# [EXTRACT]
Then you can go ahead and not feel guilty knowing that you haven't committed to a long-term expense and you can re-evaluate at that time if it makes sense to re-up for another chunk. Then you don't have to keep second guessing yourself every week about the expense. Also then you don't have to worry about running out of money (unless there is a surprise emergency).

Obviously talk to the therapist about this - if she needs you to make a long term commitment, then you need to know that ahead of time. Otherwise, she should be very supportive of you making a commitment for now and then re-evaluating on a regular basis.
posted by metahawk at 10:51 AM on August 9 [2 favorites]


I'm in a somewhat similar situation-- student, paying for a therapist on a sliding scale, can barely afford therapy. (Obvious, but) I find that future budgeting for therapy is helpful; it's a necessary expense. I frontload some extra work at the beginning of the quarter when my schedule is lighter; I know that I need to work X extra hours each quarter to be able to pay for therapy. I like doing tutoring because it's flexible and pays pretty well. And if you go to a selective university, you can make good money by being a college counselor to a couple of high school seniors, and it won't add to you workload exponentially.

Ok, on rereading the question-- it seems less of a money problem and more of a "I feel bad spending money on myself" thing. I think you should definitely continue going to AT. Spending money on your mental well-being isn't frivolous or ill-spent. It's probably the best thing you can "buy."
posted by typify at 10:53 AM on August 9 [1 favorite]


Tough situation. Was recently in it. I ended up exploring options that are covered by my insurance, and, lo and behold, found an /amazing/ therapist in network. Now, finding a good therapist is *really* hard for me, so I hear your concern about finding a different one when you like yours so much. For me, it turned out that having a different perspective was just what I needed, but then, I'd been seeing my old therapist for quite a while. However, one thing to consider is how much the financial sacrifice will cost you in terms of stress. For me, I decided that paying the full fee when she was no longer in my network would create enough stress to cancel out the benefits of therapy. Just consider that there are other therapists out there, and, while not all of them will be a great fit, there may be someone in your network that is worth at least trying. You don't have to make this decision immediately--so might consider exploring what else is out there for a few (cheaper) sessions. Good luck!

Saved data entries:
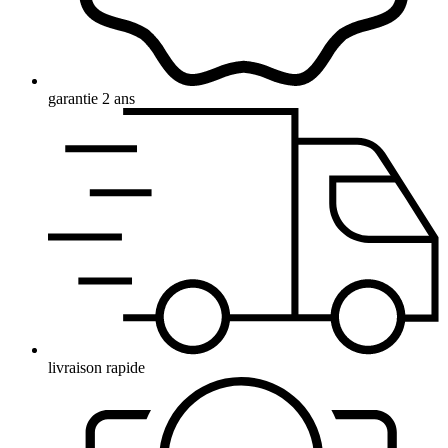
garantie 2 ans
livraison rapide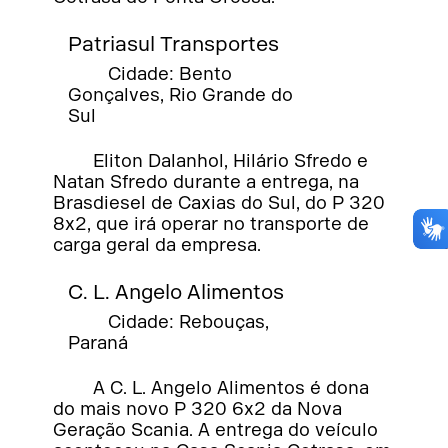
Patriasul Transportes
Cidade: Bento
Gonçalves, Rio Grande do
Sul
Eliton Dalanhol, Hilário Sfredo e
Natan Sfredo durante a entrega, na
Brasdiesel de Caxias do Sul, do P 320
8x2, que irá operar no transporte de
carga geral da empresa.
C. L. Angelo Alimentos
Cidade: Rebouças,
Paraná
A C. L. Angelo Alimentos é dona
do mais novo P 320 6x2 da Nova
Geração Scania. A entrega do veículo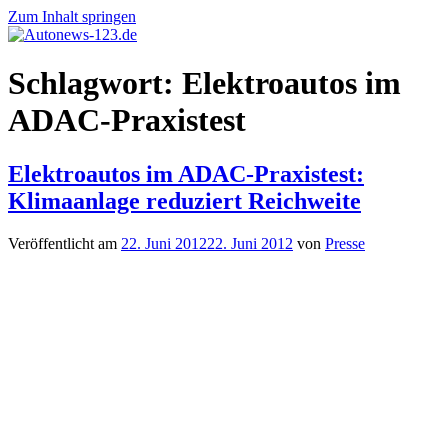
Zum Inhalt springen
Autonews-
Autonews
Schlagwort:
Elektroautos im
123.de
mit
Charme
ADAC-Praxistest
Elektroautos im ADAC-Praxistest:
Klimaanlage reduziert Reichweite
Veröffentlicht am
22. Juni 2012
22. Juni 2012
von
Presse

# [THE TASK]
Quote the full forum replies about paying for therapy word for word.

# [RESPONSE AREA]
Then you can go ahead and not feel guilty knowing that you haven't committed to a long-term expense and you can re-evaluate at that time if it makes sense to re-up for another chunk. Then you don't have to keep second guessing yourself every week about the expense. Also then you don't have to worry about running out of money (unless there is a surprise emergency).

Obviously talk to the therapist about this - if she needs you to make a long term commitment, then you need to know that ahead of time. Otherwise, she should be very supportive of you making a commitment for now and then re-evaluating on a regular basis.
posted by metahawk at 10:51 AM on August 9 [2 favorites]


I'm in a somewhat similar situation-- student, paying for a therapist on a sliding scale, can barely afford therapy. (Obvious, but) I find that future budgeting for therapy is helpful; it's a necessary expense. I frontload some extra work at the beginning of the quarter when my schedule is lighter; I know that I need to work X extra hours each quarter to be able to pay for therapy. I like doing tutoring because it's flexible and pays pretty well. And if you go to a selective university, you can make good money by being a college counselor to a couple of high school seniors, and it won't add to you workload exponentially.

Ok, on rereading the question-- it seems less of a money problem and more of a "I feel bad spending money on myself" thing. I think you should definitely continue going to AT. Spending money on your mental well-being isn't frivolous or ill-spent. It's probably the best thing you can "buy."
posted by typify at 10:53 AM on August 9 [1 favorite]


Tough situation. Was recently in it. I ended up exploring options that are covered by my insurance, and, lo and behold, found an /amazing/ therapist in network. Now, finding a good therapist is *really* hard for me, so I hear your concern about finding a different one when you like yours so much. For me, it turned out that having a different perspective was just what I needed, but then, I'd been seeing my old therapist for quite a while. However, one thing to consider is how much the financial sacrifice will cost you in terms of stress. For me, I decided that paying the full fee when she was no longer in my network would create enough stress to cancel out the benefits of therapy. Just consider that there are other therapists out there, and, while not all of them will be a great fit, there may be someone in your network that is worth at least trying. You don't have to make this decision immediately--so might consider exploring what else is out there for a few (cheaper) sessions. Good luck!